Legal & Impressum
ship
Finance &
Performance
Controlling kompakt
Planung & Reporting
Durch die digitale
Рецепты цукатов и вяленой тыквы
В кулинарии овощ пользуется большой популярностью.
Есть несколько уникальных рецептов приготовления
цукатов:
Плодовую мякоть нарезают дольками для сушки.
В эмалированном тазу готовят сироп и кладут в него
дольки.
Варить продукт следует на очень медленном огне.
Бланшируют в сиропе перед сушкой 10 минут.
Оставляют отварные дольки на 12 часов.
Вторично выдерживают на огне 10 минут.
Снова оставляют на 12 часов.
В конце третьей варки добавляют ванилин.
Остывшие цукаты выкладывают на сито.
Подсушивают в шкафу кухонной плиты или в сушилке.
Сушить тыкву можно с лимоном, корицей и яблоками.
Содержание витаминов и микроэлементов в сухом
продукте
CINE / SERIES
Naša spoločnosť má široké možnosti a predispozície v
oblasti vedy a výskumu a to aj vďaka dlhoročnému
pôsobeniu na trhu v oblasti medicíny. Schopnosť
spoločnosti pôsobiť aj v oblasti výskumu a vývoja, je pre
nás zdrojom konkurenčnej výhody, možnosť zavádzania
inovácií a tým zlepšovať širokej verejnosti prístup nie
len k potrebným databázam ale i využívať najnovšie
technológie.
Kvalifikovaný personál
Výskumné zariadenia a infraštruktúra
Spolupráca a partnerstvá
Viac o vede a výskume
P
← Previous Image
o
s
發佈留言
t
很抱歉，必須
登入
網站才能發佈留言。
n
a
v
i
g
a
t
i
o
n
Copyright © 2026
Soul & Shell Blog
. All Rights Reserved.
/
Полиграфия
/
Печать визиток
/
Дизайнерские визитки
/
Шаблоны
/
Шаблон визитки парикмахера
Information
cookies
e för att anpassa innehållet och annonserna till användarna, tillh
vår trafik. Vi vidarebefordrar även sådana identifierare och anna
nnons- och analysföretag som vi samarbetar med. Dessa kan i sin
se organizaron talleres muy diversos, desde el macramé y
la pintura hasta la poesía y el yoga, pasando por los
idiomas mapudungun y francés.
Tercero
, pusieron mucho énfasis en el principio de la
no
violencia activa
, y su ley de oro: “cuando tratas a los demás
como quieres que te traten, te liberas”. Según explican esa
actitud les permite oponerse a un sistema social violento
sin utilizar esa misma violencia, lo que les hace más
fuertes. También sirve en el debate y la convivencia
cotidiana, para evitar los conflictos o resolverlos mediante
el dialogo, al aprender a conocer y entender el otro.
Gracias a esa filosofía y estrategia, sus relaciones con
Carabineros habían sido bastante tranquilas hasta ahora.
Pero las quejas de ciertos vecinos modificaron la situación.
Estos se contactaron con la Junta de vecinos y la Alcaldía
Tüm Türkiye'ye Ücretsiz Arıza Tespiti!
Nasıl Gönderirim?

• • •

Show each line of the data that contains the string "огне".

Варить продукт следует на очень медленном огне.
Вторично выдерживают на огне 10 минут.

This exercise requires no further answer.